Effects of wind velocity on uniformity coefficient: According to Table 4 as a result of wind speed increase the coefficient uniformity decreased in all parameters (sprinklers layouts, operating pressures, etc.). Several authors have reported that wind is the main environmental factor affecting sprinkler performance (Seginer et al., 1991; Faci and Bercero, 1991; Tarjuelo et al., 1994; Kincaid et al., 1996; Dechmi et al., 2003b). These references have led to two firm conclusions. First, applied water is lost partially by evaporation, particularly through drift out of the irrigated area second, under windy conditions, the water distribution pattern of an isolated sprinkler is distorted and narrowed. Therefore, the CU generally shows a tendency to decrease as wind speed increases. Since, it was not possible to compare the results of different parameters at a steady wind velocity, the comparisons were made using three different wind conditions, low (0-5 m sec^-1), moderate (5-7 m sec^-1) and high (>7 m sec^-1) winds. In moderate wind condition (5-7 m sec^-1), the coefficient was reduced by 2.2% compared to low wind (0-5 m sec^-1).
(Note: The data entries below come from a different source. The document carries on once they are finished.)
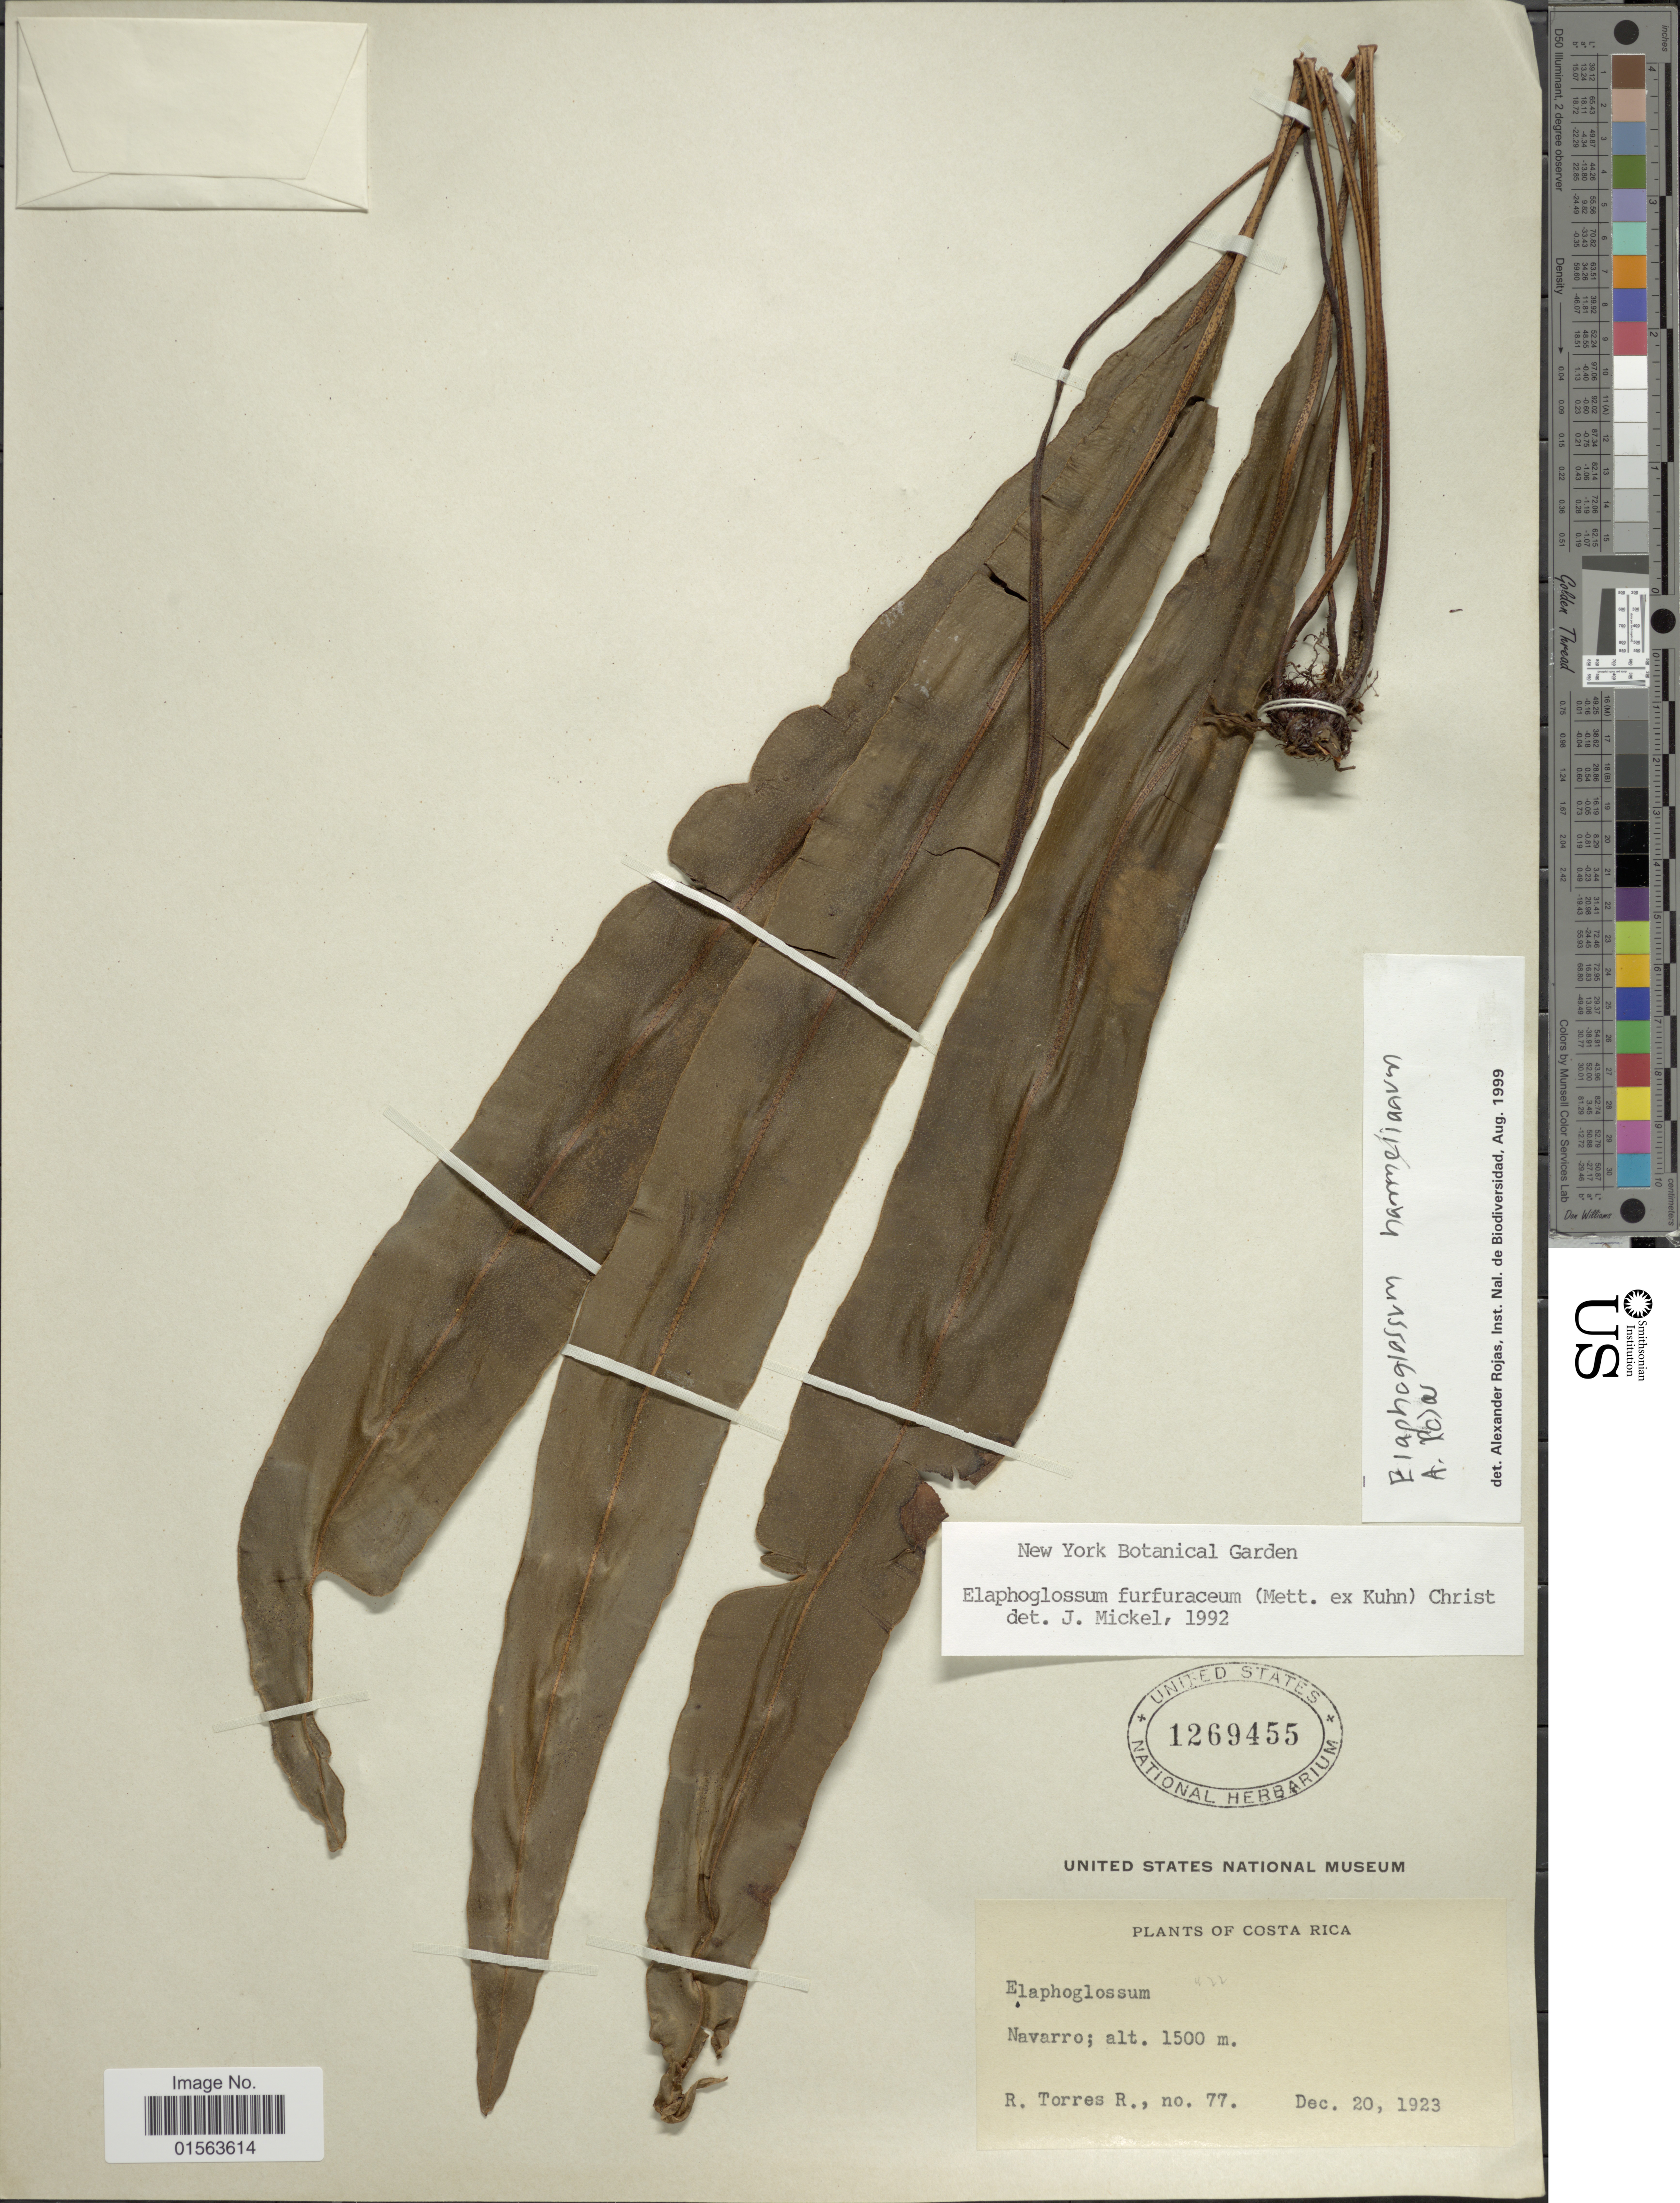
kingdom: Plantae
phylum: Tracheophyta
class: Polypodiopsida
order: Polypodiales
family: Dryopteridaceae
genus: Elaphoglossum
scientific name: Elaphoglossum hammelianum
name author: A. Rojas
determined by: Matos, F. B.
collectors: R. Torres R.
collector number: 77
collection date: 1923-12-20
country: Costa Rica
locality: Navarro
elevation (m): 1500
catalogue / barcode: US 1269455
With the increase of wind velocity up to 7 m sec^-1, coefficient uniformity in relation to the increase of wind speed reduces linearly and the slope of coefficient uniformity and wind velocity curve goes almost steadily. However, in high wind speeds of more than 7 m sec^-1 the coefficient drops sharply (by 17% as measured in this study). Hart (1965) in his research found out that the effect of coefficient uniformity reduction as a Consequence of wind velocity increase for nozzle of 3.16 mm and at 9x15, 9x18, 12x18 m intervals is linear. Dechmi et al. (2003a) in his study have reported that wind velocity is the main environmental factor affecting sprinkler performance. For wind speeds beyond 2.1 m sec^-1 the value of CU is clearly affected by the wind speed. Urrutia (2000), under similar experimental conditions, found a decrease in the CU when the wind speeds exceeded 3.5 m sec^-1. This value almost doubles the threshold proposed by Faci and Bercero (1991).

CONCLUSION

Three general conclusions can be inferred, from this study:

First, as a result of wind speed increase the coefficient uniformity decreased in all parameters (sprinklers layouts, operating pressures, etc.). Under windy conditions, the water distribution pattern of an isolated sprinkler is distorted and narrowed. Therefore, the CU generally shows a tendency to decrease as wind speed increases. Second, the highest coefficient uniformity was obtained in 1x5x15 m spacing while the lowest amount was gained in 21x21 m arrangements. In general, one can conclude that by increase of the sprinklers’ spacing the coefficient uniformity reduces. The main reason can be relegated to greater overlapping of the sprinklers at shorter intervals. Third, the square layout enjoys the higher water dispersion uniformity and the rectangular layout has the lowest coefficient. Although this coefficient for triangular arrangement is higher than that of rectangular arrangement, due to persisting operational problems such as displacement of the pipelines in the semi-movable system. One of the decisive factors in raising the coefficient uniformity is the extent of overlapping of the sprinklers. Overlapping in square layouts are almost the same in all directions while in a rectangular arrangement they differ in latitudinal and longitudinal directions.